[Date Prev][Date Next][Thread Prev][Thread Next][Date Index][Thread Index]

Re: [HTCondor-users] dagman job submit times



On Mon, 18 Mar 2013, Stephen Pietrowicz wrote:

We've got a pool of nodes totaling about 1000 cores. We have a DAGman submit the jobs. In the configuration, we have:

DAGMAN_MAX_SUBMITS_PER_INTERVAL=1000
DAGMAN_SUBMIT_DELAY=0
DAGMAN_USER_LOG_SCAN_INTERVAL=5

When we look at the log files, we're only seeing 23 or 23 jobs submitted per second, sometimes as low as 11-15 per second. (This is all from information gathered from the .log file Condor generates).

Is this expected behavior, or is there something else we need to figure to have DAGman increase the submission rate?

I haven't run a test on this in a while, but I think the numbers you're seeing are pretty much what is expected.
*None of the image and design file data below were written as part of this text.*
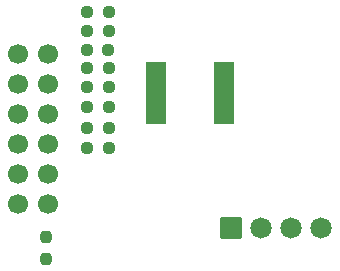
<source format=gbr>
%TF.GenerationSoftware,KiCad,Pcbnew,8.0.7*%
%TF.CreationDate,2024-12-14T18:23:45+03:00*%
%TF.ProjectId,pmod_esp32,706d6f64-5f65-4737-9033-322e6b696361,0.1*%
%TF.SameCoordinates,Original*%
%TF.FileFunction,Soldermask,Bot*%
%TF.FilePolarity,Negative*%
%FSLAX46Y46*%
G04 Gerber Fmt 4.6, Leading zero omitted, Abs format (unit mm)*
G04 Created by KiCad (PCBNEW 8.0.7) date 2024-12-14 18:23:45*
%MOMM*%
%LPD*%
G01*
G04 APERTURE LIST*
G04 Aperture macros list*
%AMRoundRect*
0 Rectangle with rounded corners*
0 $1 Rounding radius*
0 $2 $3 $4 $5 $6 $7 $8 $9 X,Y pos of 4 corners*
0 Add a 4 corners polygon primitive as box body*
4,1,4,$2,$3,$4,$5,$6,$7,$8,$9,$2,$3,0*
0 Add four circle primitives for the rounded corners*
1,1,$1+$1,$2,$3*
1,1,$1+$1,$4,$5*
1,1,$1+$1,$6,$7*
1,1,$1+$1,$8,$9*
0 Add four rect primitives between the rounded corners*
20,1,$1+$1,$2,$3,$4,$5,0*
20,1,$1+$1,$4,$5,$6,$7,0*
20,1,$1+$1,$6,$7,$8,$9,0*
20,1,$1+$1,$8,$9,$2,$3,0*%
G04 Aperture macros list end*
%ADD10C,1.695000*%
%ADD11RoundRect,0.102000X-0.802500X-0.802500X0.802500X-0.802500X0.802500X0.802500X-0.802500X0.802500X0*%
%ADD12C,1.809000*%
%ADD13RoundRect,0.237500X-0.250000X-0.237500X0.250000X-0.237500X0.250000X0.237500X-0.250000X0.237500X0*%
%ADD14RoundRect,0.237500X-0.237500X0.250000X-0.237500X-0.250000X0.237500X-0.250000X0.237500X0.250000X0*%
%ADD15RoundRect,0.076750X-0.795250X-0.230250X0.795250X-0.230250X0.795250X0.230250X-0.795250X0.230250X0*%
G04 APERTURE END LIST*
D10*
%TO.C,J2*%
X194696000Y-40900000D03*
X194696000Y-43440000D03*
X194696000Y-45980000D03*
X194696000Y-48520000D03*
X194696000Y-51060000D03*
X194696000Y-53600000D03*
X192156000Y-40900000D03*
X192156000Y-43440000D03*
X192156000Y-45980000D03*
X192156000Y-48520000D03*
X192156000Y-51060000D03*
X192156000Y-53600000D03*
%TD*%
D11*
%TO.C,J1*%
X210190000Y-55600000D03*
D12*
X212730000Y-55600000D03*
X215270000Y-55600000D03*
X217810000Y-55600000D03*
%TD*%
D13*
%TO.C,R21*%
X197987500Y-48800000D03*
X199812500Y-48800000D03*
%TD*%
%TO.C,R20*%
X197987500Y-38900000D03*
X199812500Y-38900000D03*
%TD*%
%TO.C,R17*%
X197987500Y-42100000D03*
X199812500Y-42100000D03*
%TD*%
D14*
%TO.C,R2*%
X194550000Y-56387500D03*
X194550000Y-58212500D03*
%TD*%
D15*
%TO.C,U2*%
X203810000Y-46425000D03*
X203810000Y-45775000D03*
X203810000Y-45125000D03*
X203810000Y-44475000D03*
X203810000Y-43825000D03*
X203810000Y-43175000D03*
X203810000Y-42525000D03*
X203810000Y-41875000D03*
X209590000Y-41875000D03*
X209590000Y-42525000D03*
X209590000Y-43175000D03*
X209590000Y-43825000D03*
X209590000Y-44475000D03*
X209590000Y-45125000D03*
X209590000Y-45775000D03*
X209590000Y-46425000D03*
%TD*%
D13*
%TO.C,R22*%
X198000000Y-37300000D03*
X199825000Y-37300000D03*
%TD*%
%TO.C,R18*%
X197975000Y-40500000D03*
X199800000Y-40500000D03*
%TD*%
%TO.C,R19*%
X197987500Y-45350000D03*
X199812500Y-45350000D03*
%TD*%
%TO.C,R16*%
X197987500Y-43650000D03*
X199812500Y-43650000D03*
%TD*%
%TO.C,R15*%
X197987500Y-47100000D03*
X199812500Y-47100000D03*
%TD*%
M02*

</source>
The last time we tested this, the overhead of DAGMan itself was pretty minimal, and the submission rate largely depended on how long a condor_submit command took to run, which largely depends on how busy your schedd is.

There's simple way to test this -- just make a script that does, say, 100 consecutive condor_submits, without any kind of logic, and time how long that takes to run. That should give you a good idea whether your DAGMan is causing any significant overhead.

Kent Wenger
CHTC Team